O historiador congolês Jean-Michel Tali diz que o Presidente de Angola tem de decidir entre ir “o mais longe possível”, para deixar um legado positivo ao país, ou “parar pelo caminho”, por receio de rotura no seu partido.

Na opinião do historiador, autor de um livro sobre a história do Movimento Popular de Libertação de Angola (MPLA, no poder), não há dúvidas de que o atual Presidente angolano vai vencer as próximas eleições, a realizar dentro de ano e meio, no país.

As questões são como João Lourenço vai ganhar e desempenhar o final deste mandato e o próximo, bem como as consequências dessa atuação para o seu próprio partido, no poder desde a independência.

“Ganhar as eleições, claro que ele vai ganhar, mas com um partido completamente doente”, afirmou o académico, autor das “Guerrilhas e Lutas Sociais – O MPLA perante si próprio (1960-1977)”.

Jean-Michel Tali afirmou, numa entrevista à Lusa a partir dos Estados Unidos da América, onde vive, que acredita em João Lourenço: “Acredito na sinceridade de ele [Presidente] querer desmantelar o que o seu antecessor deixou. Só que isso toca o seu próprio partido (…) e isso é um trabalho extremamente delicado. É estar a jogar o seu futuro político, o seu pescoço”.

Por isso, acha que o Presidente “também tem a consciência de que está numa corda (…) que pode romper”.

João Lourenço “tocou interesses imensos, que ultrapassam o quadro nacional angolano e isto não lhe faz amigos dentro do seu próprio partido”, frisou.

Porém, “não acho que isso de momento seja suficiente para fazer cair João Lourenço, mas que isso vai ajudar a que a popularidade do MPLA sofra, isso é um facto.”

Neste contexto, defendeu que João Lourenço “tem de decidir entre o ir o mais longe possível [no combate à corrupção] e deixar um legado político positivo, com a combinação dessa luta com a solução rápida dos problemas económicos do país, ou ter receio de criar uma rotura dentro do seu próprio partido e parar pelo caminho”.
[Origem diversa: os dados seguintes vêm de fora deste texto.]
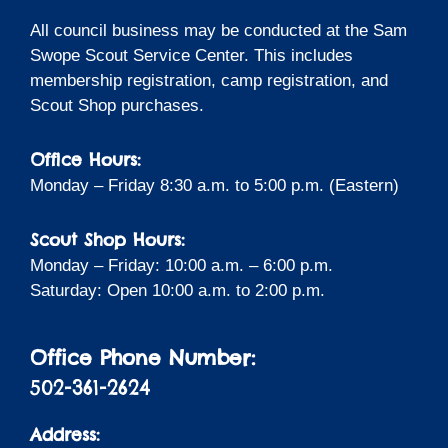
All council business may be conducted at the Sam
Swope Scout Service Center. This includes
membership registration, camp registration, and
Scout Shop purchases.
Office Hours:
Monday – Friday 8:30 a.m. to 5:00 p.m. (Eastern)
Scout Shop Hours:
Monday – Friday: 10:00 a.m. – 6:00 p.m.
Saturday: Open 10:00 a.m. to 2:00 p.m.
Office Phone Number:
502-361-2624
Address: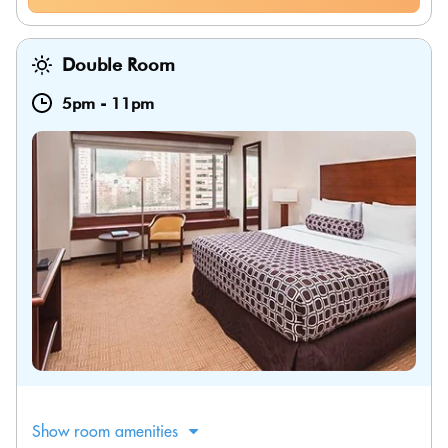
Double Room
5pm
-
11pm
Show room amenities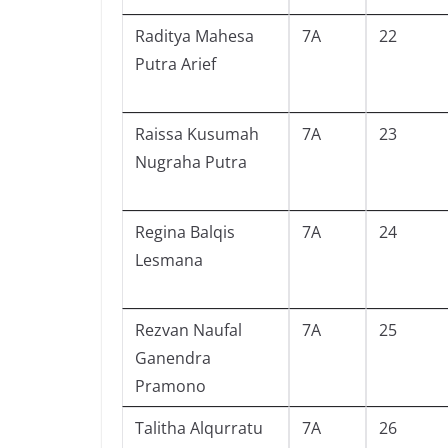
Raditya Mahesa
7A
22
Putra Arief
Raissa Kusumah
7A
23
Nugraha Putra
Regina Balqis
7A
24
Lesmana
Rezvan Naufal
7A
25
Ganendra
Pramono
Talitha Alqurratu
7A
26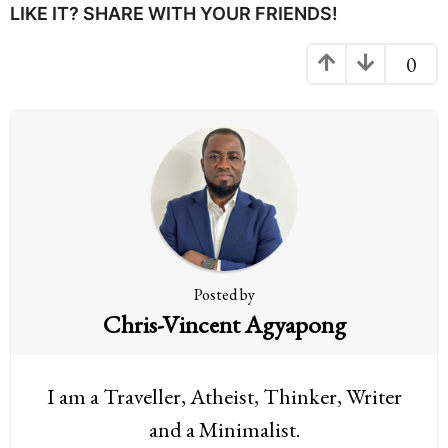
P
LIKE IT? SHARE WITH YOUR FRIENDS!
a
g
0
i
n
a
t
i
o
n
Posted by
Chris-Vincent Agyapong
I am a Traveller, Atheist, Thinker, Writer
and a Minimalist.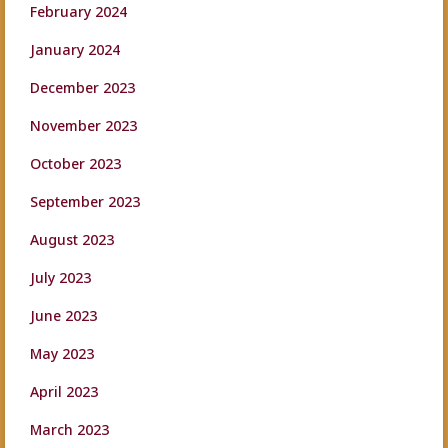
February 2024
January 2024
December 2023
November 2023
October 2023
September 2023
August 2023
July 2023
June 2023
May 2023
April 2023
March 2023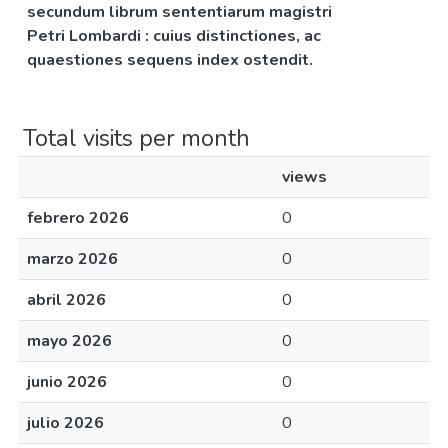
secundum librum sententiarum magistri
Petri Lombardi : cuius distinctiones, ac
quaestiones sequens index ostendit.
Total visits per month
views
febrero 2026
0
marzo 2026
0
abril 2026
0
mayo 2026
0
junio 2026
0
julio 2026
0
No próximo mandato, João Lourenço “corre risco de sair com uma imagem política muito desgastada, como o seu antecessor, José Eduardo dos Santos, se não resolver os problemas sociais de base” do país, avisou.

Mesmo assim, Mabeco-Tali não acredita que existam alterações profundas: “Não vejo uma revolta ao ponto de fazer descarrilar todo o processo”, porque “a sociedade angolana tem a memória da violência, de décadas de guerra e também de violência policial. Portanto não é de ânimo leve que as pessoas vão para a rua, sabendo que podem apanhar”.
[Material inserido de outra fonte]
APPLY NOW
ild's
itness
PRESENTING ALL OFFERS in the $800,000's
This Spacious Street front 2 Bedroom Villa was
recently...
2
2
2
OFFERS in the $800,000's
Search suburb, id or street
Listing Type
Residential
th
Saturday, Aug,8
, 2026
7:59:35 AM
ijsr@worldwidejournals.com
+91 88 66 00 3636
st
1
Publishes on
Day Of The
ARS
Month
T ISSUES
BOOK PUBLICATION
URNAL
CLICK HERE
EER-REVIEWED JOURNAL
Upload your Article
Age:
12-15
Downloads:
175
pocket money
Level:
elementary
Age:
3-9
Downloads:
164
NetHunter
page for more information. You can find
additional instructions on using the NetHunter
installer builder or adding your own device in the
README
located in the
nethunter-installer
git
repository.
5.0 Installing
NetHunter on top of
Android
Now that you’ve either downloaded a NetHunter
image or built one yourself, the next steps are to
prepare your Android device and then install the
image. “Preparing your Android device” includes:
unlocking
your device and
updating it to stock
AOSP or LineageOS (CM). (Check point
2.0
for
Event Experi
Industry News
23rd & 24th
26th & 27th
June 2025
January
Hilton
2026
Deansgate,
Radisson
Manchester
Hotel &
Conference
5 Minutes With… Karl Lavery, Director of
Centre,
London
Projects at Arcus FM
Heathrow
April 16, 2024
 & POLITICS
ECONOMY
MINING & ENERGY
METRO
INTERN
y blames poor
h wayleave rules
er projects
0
Além disso, o MPLA ainda “tem recursos para que as coisas possam não descarrilar de forma absoluta”.

Porém, admitiu que “há sempre o risco” de “umas eleições deslegitimadas”.
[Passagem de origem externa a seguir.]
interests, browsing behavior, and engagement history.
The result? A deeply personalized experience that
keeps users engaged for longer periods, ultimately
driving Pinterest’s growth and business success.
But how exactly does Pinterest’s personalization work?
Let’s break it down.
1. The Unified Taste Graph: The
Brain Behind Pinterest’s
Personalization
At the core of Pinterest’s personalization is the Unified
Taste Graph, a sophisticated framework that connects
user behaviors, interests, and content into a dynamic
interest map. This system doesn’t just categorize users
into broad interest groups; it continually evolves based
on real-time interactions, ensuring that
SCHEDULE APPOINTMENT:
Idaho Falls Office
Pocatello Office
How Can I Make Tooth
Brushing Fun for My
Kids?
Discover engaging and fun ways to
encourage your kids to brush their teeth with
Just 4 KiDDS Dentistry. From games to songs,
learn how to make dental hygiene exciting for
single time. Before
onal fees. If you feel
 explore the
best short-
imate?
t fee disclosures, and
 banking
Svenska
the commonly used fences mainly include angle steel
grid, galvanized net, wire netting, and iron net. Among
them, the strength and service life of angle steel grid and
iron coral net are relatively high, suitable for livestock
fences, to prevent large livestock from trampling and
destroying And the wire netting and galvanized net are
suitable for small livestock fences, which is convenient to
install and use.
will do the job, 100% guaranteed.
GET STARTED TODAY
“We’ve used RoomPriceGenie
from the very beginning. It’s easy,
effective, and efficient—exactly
O MPLA tem de se rejuvenescer “e fazer uma limpeza interna, de forma a fazer aparecer um novo MPLA, que não tem nada ver com o que de mal houve no passado”, frisou.

A curto-prazo, tudo depende de como o Presidente vai “resolver problemas económicos básicos para a que a luta contra a corrupção tenha alguma base sólida, tenha um entendimento popular, porque neste momento essa luta não é vista como realmente efetiva”.

“A imagem que existe neste momento é que a luta contra a corrupção não passa de um ajuste de contas entre a elite no poder”, concluiu.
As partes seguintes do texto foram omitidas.